DP18014 Sex-Selective Abortions and Instrumental Births as the two faces of the Stopping Rule. New measures and world evidence
The stopping rule refers to a behaviour by which parents continue child bearing till they reach a specific number of children of a given gender (boys, in general). Under this behaviour, parents can choose to carry out these pregnancies to term and raise a larger number of children than originally desired. Some of these children are therefore not desired for their own sake, and can be defined as `instrumental'. When additional births become too costly, parents can also resort to sex-selective abortion by terminating pregnancies of the undesired gender. We argue that these two practices are the two complementary expressions of the stopping rule and ought to be considered under a unified framework.

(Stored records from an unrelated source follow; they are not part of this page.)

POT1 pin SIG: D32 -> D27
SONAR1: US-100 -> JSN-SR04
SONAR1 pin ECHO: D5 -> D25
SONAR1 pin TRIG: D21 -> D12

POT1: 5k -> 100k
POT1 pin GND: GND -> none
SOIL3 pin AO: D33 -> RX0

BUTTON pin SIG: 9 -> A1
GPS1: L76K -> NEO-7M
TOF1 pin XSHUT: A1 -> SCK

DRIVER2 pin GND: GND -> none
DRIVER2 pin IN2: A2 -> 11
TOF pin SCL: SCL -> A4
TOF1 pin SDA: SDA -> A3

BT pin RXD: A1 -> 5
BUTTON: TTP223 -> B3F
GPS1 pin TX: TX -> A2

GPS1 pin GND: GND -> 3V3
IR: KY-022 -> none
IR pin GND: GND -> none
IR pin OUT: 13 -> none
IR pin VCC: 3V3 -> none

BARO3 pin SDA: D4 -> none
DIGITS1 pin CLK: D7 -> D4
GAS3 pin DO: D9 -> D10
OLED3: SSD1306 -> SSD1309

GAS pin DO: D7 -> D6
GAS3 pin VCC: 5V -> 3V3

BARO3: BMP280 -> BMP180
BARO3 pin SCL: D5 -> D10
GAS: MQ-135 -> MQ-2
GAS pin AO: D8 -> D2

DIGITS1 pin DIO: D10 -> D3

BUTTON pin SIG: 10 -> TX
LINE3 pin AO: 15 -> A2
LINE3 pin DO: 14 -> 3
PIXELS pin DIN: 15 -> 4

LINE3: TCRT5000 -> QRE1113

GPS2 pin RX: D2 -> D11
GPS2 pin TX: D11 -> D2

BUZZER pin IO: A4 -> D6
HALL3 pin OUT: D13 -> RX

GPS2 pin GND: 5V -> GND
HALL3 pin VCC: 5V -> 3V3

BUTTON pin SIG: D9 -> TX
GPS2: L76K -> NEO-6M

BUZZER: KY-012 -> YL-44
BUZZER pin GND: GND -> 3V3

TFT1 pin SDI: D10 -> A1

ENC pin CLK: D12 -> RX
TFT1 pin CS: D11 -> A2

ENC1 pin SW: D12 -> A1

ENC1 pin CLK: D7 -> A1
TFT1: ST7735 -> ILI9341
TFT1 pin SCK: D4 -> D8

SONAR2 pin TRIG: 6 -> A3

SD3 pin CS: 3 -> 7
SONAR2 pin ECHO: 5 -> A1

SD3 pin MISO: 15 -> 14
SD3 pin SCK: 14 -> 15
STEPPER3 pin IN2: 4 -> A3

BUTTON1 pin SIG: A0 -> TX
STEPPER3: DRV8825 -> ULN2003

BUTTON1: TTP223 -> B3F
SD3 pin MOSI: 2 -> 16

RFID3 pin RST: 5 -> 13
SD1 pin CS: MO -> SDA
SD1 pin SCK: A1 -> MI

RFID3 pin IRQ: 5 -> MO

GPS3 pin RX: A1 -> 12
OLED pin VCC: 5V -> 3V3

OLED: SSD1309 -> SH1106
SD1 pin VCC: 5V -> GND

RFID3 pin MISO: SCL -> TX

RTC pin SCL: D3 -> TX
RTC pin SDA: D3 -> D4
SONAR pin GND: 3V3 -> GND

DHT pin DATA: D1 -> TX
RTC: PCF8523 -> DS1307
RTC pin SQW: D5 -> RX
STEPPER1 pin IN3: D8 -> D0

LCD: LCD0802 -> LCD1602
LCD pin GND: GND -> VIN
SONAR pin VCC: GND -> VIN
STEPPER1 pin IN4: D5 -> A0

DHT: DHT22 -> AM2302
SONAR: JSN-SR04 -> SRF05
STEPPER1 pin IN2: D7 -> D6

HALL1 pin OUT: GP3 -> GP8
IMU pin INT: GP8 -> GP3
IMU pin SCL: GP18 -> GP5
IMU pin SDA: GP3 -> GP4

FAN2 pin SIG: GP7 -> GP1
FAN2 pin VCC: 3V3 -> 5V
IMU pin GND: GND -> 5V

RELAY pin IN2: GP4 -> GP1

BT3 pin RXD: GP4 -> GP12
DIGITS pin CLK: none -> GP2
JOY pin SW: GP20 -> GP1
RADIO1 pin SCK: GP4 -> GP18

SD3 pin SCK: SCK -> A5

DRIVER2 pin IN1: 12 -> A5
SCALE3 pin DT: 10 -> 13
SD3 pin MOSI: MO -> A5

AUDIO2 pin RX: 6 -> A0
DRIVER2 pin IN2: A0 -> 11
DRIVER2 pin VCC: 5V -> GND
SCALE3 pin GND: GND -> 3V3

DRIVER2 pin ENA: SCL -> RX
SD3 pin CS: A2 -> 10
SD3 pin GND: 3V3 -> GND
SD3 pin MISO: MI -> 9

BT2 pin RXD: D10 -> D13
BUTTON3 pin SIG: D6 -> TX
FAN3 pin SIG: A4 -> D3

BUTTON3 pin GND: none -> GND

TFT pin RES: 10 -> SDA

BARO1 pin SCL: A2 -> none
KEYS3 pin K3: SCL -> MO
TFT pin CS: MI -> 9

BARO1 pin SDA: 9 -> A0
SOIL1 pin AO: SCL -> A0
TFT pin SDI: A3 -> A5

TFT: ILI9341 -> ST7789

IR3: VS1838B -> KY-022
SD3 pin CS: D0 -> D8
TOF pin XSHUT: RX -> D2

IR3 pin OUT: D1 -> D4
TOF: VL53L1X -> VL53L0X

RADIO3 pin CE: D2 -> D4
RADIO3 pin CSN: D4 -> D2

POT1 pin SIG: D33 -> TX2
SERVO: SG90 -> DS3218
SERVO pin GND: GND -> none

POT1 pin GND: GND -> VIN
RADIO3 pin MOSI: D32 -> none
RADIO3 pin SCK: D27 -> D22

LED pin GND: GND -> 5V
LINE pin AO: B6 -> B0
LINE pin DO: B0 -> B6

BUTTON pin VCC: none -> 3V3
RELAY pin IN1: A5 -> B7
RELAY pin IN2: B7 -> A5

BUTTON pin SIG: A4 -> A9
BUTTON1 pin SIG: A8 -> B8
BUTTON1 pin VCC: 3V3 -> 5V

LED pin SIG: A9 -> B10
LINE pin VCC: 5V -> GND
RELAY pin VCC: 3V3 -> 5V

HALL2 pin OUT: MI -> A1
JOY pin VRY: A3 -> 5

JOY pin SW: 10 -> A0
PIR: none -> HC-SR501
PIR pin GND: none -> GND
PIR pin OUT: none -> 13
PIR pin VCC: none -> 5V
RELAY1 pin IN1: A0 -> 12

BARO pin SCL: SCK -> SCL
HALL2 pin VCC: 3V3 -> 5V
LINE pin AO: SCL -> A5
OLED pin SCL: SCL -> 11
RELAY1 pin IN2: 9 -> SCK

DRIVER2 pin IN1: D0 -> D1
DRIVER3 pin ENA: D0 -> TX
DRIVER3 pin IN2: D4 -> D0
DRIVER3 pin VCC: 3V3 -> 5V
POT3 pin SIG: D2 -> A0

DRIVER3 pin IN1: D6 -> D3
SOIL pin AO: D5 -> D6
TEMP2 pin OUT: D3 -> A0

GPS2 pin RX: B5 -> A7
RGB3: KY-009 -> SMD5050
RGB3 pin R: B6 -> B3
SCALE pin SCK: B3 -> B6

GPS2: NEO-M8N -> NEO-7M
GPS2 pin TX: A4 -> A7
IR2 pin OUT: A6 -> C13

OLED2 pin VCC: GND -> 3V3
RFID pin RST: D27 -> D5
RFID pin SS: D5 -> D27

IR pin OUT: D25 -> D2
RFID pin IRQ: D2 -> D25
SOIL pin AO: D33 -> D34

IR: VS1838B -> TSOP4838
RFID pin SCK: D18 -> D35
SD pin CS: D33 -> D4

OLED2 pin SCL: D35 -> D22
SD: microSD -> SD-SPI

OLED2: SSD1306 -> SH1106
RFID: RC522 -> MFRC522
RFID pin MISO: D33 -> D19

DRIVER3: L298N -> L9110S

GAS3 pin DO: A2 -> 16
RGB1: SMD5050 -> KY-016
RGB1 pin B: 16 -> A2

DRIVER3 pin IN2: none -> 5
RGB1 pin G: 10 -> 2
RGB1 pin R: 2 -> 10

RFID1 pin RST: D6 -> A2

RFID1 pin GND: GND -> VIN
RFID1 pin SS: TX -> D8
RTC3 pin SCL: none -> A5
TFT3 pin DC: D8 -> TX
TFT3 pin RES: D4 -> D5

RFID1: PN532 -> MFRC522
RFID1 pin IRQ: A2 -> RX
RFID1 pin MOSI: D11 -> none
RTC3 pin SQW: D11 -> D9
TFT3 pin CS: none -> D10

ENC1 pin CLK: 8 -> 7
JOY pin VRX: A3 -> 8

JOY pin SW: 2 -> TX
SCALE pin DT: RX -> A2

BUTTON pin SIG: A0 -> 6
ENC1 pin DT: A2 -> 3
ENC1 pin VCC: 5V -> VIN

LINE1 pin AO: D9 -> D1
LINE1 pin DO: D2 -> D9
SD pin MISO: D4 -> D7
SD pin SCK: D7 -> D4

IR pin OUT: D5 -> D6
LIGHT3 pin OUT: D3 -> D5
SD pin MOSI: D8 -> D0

In this paper, we take the child as the unit of interest and propose new measures of detection of these two practices. With instrumental births, a girl is, on average, exposed to a larger number of younger siblings than a boy. Under sex-selective abortion, a boy has on average more sisters among her elder siblings than a girl. These measures are easily implementable, precise, and do not rely on a natural sex ratio. We carry out our detection tests over a large set of countries and quantify, for the countries identified by our tests, the magnitude of gender bias in parental preferences. We highlight, in particular, the minor role played by sex-selective abortion as compared to instrumental births in fertility behaviour.